Omitting all pictures, print the lines of the listing from the one containing "этой прическе —" through the final line, both ends included, with no other text.

Start of Input

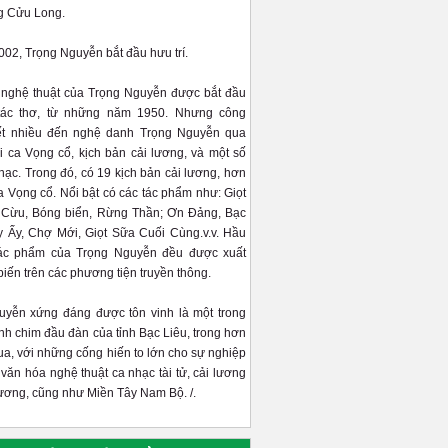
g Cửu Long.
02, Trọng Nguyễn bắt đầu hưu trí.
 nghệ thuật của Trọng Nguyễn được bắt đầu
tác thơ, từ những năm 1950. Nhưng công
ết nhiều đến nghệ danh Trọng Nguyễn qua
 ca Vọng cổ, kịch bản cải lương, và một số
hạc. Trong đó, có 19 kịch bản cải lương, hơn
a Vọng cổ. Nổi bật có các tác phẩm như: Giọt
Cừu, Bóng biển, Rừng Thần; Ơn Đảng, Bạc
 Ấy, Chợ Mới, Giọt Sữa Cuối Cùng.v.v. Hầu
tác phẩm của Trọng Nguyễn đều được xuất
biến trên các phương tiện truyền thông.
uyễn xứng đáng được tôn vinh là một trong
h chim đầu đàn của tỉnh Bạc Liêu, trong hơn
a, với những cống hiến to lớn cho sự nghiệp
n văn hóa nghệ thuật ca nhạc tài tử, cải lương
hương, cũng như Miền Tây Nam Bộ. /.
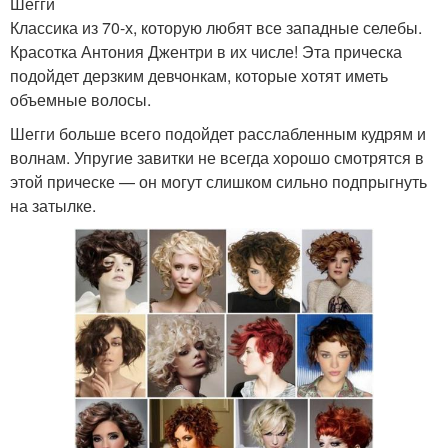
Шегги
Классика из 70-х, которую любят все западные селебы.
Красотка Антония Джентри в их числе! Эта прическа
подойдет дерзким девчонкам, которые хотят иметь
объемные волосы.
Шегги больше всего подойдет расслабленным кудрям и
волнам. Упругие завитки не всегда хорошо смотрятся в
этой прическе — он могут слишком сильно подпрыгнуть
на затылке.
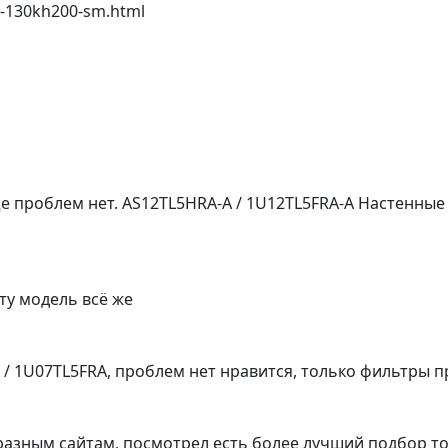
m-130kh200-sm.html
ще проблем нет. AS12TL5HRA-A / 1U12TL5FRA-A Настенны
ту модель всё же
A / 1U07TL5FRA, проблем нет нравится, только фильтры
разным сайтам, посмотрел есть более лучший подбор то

End of Input

Result of this task.
этой прическе — он могут слишком сильно подпрыгнуть
на затылке.
m-130kh200-sm.html
ще проблем нет. AS12TL5HRA-A / 1U12TL5FRA-A Настенны
ту модель всё же
A / 1U07TL5FRA, проблем нет нравится, только фильтры
разным сайтам, посмотрел есть более лучший подбор то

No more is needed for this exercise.